Here's where it goes:
Cut the Crap!
I love kung fu movies, and I love beats. I also love tambourine and ragged synth arpeggios. Also things exploding and people laughing about it.
Crush Kittens
Arnold Schwarzenegger meets Julie Andrews in a 12-bar blues that wouldn't leave my head. A little Isley Brothers just for that piano hit.
Finish:
Trevor Howard's heated delivery cooled off with some Cole-Porter horns, and some crazy Afghan guy strumming up a storm of good times. Also, more cowbell.

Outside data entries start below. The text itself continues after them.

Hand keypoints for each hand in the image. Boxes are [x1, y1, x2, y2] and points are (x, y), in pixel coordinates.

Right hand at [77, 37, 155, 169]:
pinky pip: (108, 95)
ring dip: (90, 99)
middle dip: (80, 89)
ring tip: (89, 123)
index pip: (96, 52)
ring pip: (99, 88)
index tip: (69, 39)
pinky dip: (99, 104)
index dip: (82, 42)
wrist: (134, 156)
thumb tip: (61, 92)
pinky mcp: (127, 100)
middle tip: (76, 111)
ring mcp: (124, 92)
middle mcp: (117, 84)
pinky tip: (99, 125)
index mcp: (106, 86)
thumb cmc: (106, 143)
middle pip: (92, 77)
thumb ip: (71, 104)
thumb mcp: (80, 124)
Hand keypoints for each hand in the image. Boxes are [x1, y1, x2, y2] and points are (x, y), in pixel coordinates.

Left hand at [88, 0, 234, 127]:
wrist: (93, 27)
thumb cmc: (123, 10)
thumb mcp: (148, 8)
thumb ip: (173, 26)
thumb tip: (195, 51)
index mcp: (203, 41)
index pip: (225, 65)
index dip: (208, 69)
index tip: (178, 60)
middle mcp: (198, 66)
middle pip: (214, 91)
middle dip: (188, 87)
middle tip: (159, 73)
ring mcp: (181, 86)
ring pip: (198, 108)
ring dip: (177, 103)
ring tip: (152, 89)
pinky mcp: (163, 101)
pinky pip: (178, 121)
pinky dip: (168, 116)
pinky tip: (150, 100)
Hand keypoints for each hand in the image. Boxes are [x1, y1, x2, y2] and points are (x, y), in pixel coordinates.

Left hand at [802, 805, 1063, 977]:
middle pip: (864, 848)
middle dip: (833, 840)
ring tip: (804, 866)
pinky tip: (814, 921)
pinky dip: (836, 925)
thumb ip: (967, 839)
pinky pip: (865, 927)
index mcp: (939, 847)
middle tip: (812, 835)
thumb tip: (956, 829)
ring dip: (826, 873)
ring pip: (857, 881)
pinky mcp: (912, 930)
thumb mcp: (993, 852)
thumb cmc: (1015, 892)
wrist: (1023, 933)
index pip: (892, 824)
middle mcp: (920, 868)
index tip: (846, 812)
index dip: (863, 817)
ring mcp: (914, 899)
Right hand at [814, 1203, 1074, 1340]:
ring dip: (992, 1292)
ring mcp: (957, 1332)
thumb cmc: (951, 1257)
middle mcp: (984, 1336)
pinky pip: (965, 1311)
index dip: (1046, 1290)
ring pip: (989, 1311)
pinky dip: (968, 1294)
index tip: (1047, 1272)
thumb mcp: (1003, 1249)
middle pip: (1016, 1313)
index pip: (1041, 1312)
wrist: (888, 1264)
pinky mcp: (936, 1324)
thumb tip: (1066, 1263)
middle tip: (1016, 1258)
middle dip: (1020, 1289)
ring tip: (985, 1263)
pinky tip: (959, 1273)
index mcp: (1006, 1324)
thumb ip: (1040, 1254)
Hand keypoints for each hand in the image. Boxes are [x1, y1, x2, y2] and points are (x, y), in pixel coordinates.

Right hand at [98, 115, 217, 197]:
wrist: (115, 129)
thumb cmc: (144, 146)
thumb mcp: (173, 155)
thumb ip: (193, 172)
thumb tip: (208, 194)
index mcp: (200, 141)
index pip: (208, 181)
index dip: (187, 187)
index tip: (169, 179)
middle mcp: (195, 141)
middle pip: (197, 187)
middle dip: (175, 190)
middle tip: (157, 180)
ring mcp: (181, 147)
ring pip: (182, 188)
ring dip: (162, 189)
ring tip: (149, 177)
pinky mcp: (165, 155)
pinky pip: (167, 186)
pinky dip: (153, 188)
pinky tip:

You Are In Love (We're Not Married):
The droll sexified tones of Monica Bellucci, the bombshell of bombshells, mixed with the smooth brass stylin's of Herb Alpert and his Tijuana Brass, along with the usual dose of GarageBand tenderness, served chilled.
Only Diamonds Never:
Take the greatest James Bond theme of all time (and that's some stiff competition) and, um suck out everything that makes it good in order to play around with samples. This track features rather more actual playing of music than most of the latest output; no claim that this implies improved quality
Carpenter's Moon:
Because John Carpenter has made some fine movies, and some fine soundtracks. They Live and Big Trouble in Little China are nothing but good. Especially their soundtracks, which Mr. Carpenter handled with his usual panache.
Kongadelica:
This represents the completion of a long-term dream of mine: to create a song out of the AWESOME "tribal" rhythms of the 1933 classic film. I think it needs reworking, for three reasons: the bass line needs to kick more, the vocals need to be clearer (and perhaps less varied), and there's no Parker Posey.
Nova Reaction:
An outpouring of a bunch of Brazilian 1960's bossa nova I'd been listening to, and Guy Ritchie. It made sense at the time.

The Old Skool

Long ago, in the dark ages prior to GarageBand, I made music with sequencers and four-track tape decks. Some samples that I'm not too embarrassed by:
Fall
Me, a Roland R-8 and an Ibanez
Thank You
Primitive but I like it
Sodden
Glenn yelled at me for calling it a waltz.
Sad World
Little story: I realised that by combining a three-bar and a four-bar pattern, you could create a twelve-bar pattern in which no two bars were identical. So I made this.